If the instantaneous rate of change of f(x) at (2,-4) is 5, write the equation of the line tangent to the graph of f(x) at x=2.
slope = 5 at x = 2 so
y = 5 x + b
-4 = 5 (2) + b
-4 = 10 + b
b = -14
so
y = 5 x -14
you have a point and a slope, so just use the point-slope form, which you learned in Algebra I:
y+4 = 5(x-2)
To write the equation of the line tangent to the graph of f(x) at x=2, we need to find the slope of the tangent line.
The instantaneous rate of change of f(x) at (2,-4) is given as 5, which represents the slope of the tangent line at that point.

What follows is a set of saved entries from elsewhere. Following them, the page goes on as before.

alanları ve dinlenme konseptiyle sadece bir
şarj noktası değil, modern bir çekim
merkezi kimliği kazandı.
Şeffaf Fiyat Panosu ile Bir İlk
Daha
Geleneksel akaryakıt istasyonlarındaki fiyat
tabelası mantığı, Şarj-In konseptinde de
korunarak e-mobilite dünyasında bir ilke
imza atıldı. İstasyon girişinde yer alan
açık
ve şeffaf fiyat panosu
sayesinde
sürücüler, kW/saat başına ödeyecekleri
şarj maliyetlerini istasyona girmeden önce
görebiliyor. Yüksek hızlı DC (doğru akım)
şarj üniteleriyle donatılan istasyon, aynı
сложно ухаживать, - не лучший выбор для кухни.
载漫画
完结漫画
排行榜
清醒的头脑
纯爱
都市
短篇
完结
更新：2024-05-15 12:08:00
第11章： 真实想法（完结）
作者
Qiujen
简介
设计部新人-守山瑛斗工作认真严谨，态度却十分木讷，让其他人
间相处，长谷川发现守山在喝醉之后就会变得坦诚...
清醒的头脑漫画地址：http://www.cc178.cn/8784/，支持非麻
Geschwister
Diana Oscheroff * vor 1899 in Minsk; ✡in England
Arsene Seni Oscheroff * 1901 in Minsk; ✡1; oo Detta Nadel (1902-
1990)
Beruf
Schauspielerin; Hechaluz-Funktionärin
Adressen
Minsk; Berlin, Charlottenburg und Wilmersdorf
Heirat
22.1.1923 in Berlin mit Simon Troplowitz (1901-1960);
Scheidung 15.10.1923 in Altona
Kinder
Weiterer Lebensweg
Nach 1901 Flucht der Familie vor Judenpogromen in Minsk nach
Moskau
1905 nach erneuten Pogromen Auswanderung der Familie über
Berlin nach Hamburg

So, the slope of the tangent line is 5.
Now, we can use the point-slope form of a line to write the equation of the tangent line. The point-slope form is given as:
y - y1 = m(x - x1)
Here, (x1, y1) represents the point (2, -4), and m represents the slope of the tangent line, which is 5.
Plugging the values into the equation, we get:
y - (-4) = 5(x - 2)
Simplifying, we have:
y + 4 = 5x - 10
Finally, rearranging the equation to slope-intercept form, we get:
y = 5x - 14
Therefore, the equation of the line tangent to the graph of f(x) at x=2 is y = 5x - 14.

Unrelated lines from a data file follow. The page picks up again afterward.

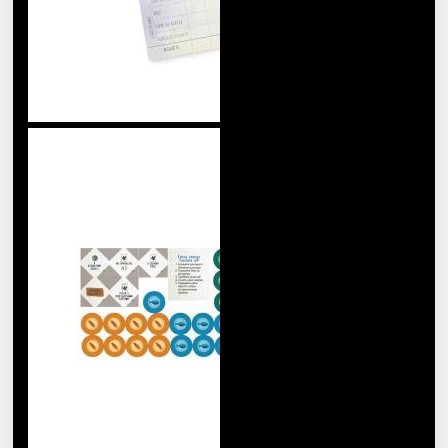
Остров котов
Правда или действие
Предзаказ
Приключения
Психологические
Развивающие
Развлекательные
Разпродажа
Рольові ігри
Свинтус
Семейные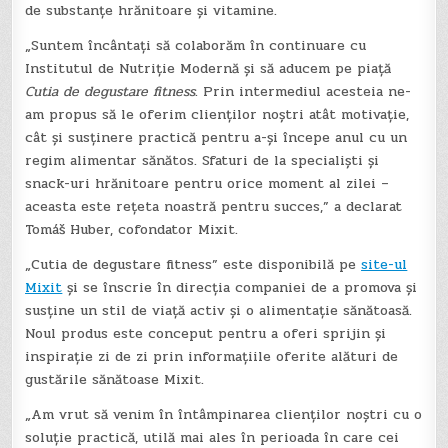
de substanțe hrănitoare și vitamine.
„Suntem încântați să colaborăm în continuare cu
Institutul de Nutriție Modernă și să aducem pe piață
Cutia de degustare fitness
. Prin intermediul acesteia ne-
am propus să le oferim clienților noștri atât motivație,
cât și susținere practică pentru a-și începe anul cu un
regim alimentar sănătos. Sfaturi de la specialiști și
snack-uri hrănitoare pentru orice moment al zilei –
aceasta este rețeta noastră pentru succes,” a declarat
Tomáš Huber, cofondator Mixit.
„Cutia de degustare fitness” este disponibilă pe
site-ul
Mixit
și se înscrie în direcția companiei de a promova și
susține un stil de viață activ și o alimentație sănătoasă.
Noul produs este conceput pentru a oferi sprijin și
inspirație zi de zi prin informațiile oferite alături de
gustările sănătoase Mixit.
„Am vrut să venim în întâmpinarea clienților noștri cu o
soluție practică, utilă mai ales în perioada în care cei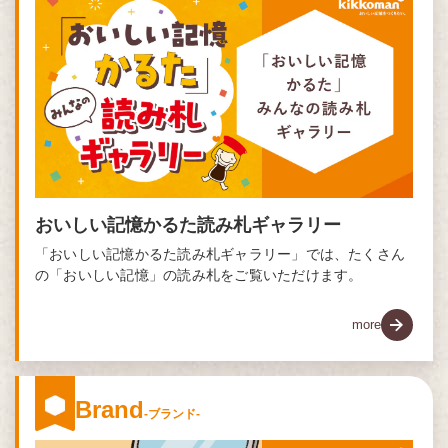
おいしい記憶かるた読み札ギャラリー
「おいしい記憶かるた読み札ギャラリー」では、たくさん
の「おいしい記憶」の読み札をご覧いただけます。
more
Brand
-ブランド-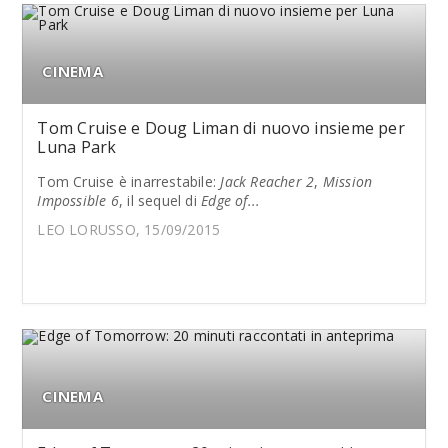
CINEMA
Tom Cruise e Doug Liman di nuovo insieme per
Luna Park
Tom Cruise è inarrestabile:
Jack Reacher 2
,
Mission
Impossible 6
, il sequel di
Edge of...
LEO LORUSSO, 15/09/2015
CINEMA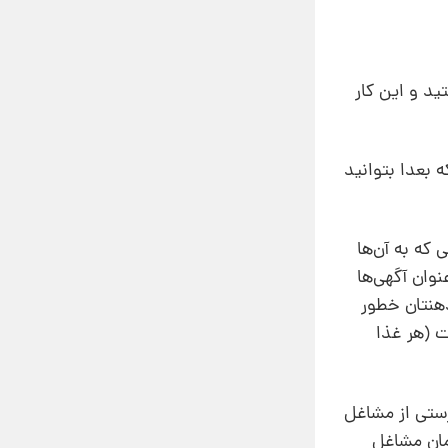
د و این کار
 بعدا بتوانید
که به آن‌ها
نوان آگهی‌ها
هنتان خطور
ت (هر غذا
رستی از مشاغل
مان مشاغل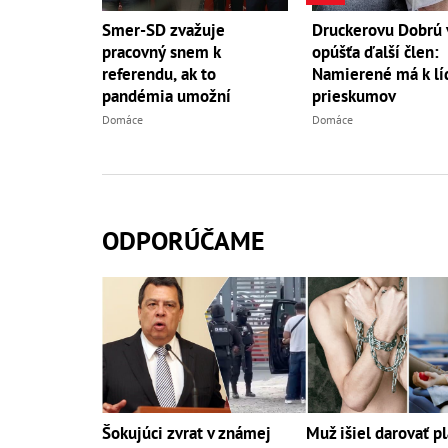
Smer-SD zvažuje
Druckerovu Dobrú 
pracovný snem k
opúšťa ďalší člen:
referendu, ak to
Namierené má k lí
pandémia umožní
prieskumov
Domáce
Domáce
ODPORÚČAME
Šokujúci zvrat v známej
Muž išiel darovať p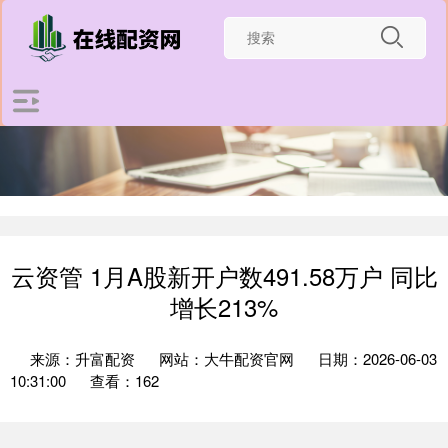
云资管 1月A股新开户数491.58万户 同比
增长213%
来源：升富配资
网站：大牛配资官网
日期：2026-06-03
10:31:00
查看：162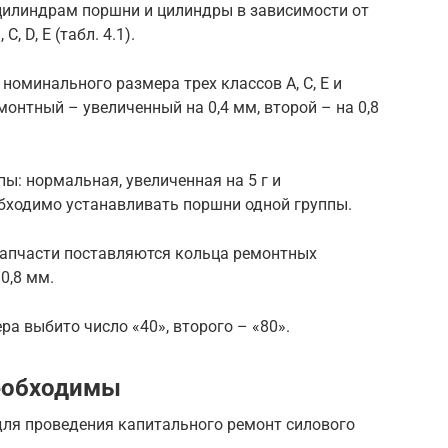
 цилиндрам поршни и цилиндры в зависимости от
, D, E (табл. 4.1).
номинального размера трех классов A, C, E и
онтный – увеличенный на 0,4 мм, второй – на 0,8
ы: нормальная, увеличенная на 5 г и
обходимо устанавливать поршни одной группы.
запчасти поставляются кольца ремонтных
0,8 мм.
а выбито число «40», второго – «80».
необходимы
для проведения капитального ремонт силового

To write the equation of the line tangent to the graph of f(x) at x=2, we need two pieces of information: the slope of the tangent line and the point it passes through.
The instantaneous rate of change of f(x) at (2, -4) is given as 5. This means that the slope of the tangent line at x=2 is 5.
Now, let's find the point that the line passes through. We are given that the point is (2, -4), so we already have the x-coordinate. We need to find the corresponding y-coordinate.
To do that, we'll use the equation of the graph of f(x), denoted as y = f(x). Since the point (2, -4) lies on the graph, we can substitute the x-coordinate (2) into the equation to find the y-coordinate:
y = f(2)
So, our equation becomes:
-4 = f(2)
Now, we have the point (2, -4) that the line passes through and the slope (5) of the tangent line. We can use the point-slope form of the equation of a line to write the equation:
y - y₁ = m(x - x₁)
where (x₁, y₁) is the point on the line and m is the slope.
Substituting the values we have:
y - (-4) = 5(x - 2)
Simplifying:
y + 4 = 5x - 10
Now, let's isolate y:
y = 5x - 10 - 4
y = 5x - 14
The equation of the line tangent to the graph of f(x) at x=2 is y = 5x - 14.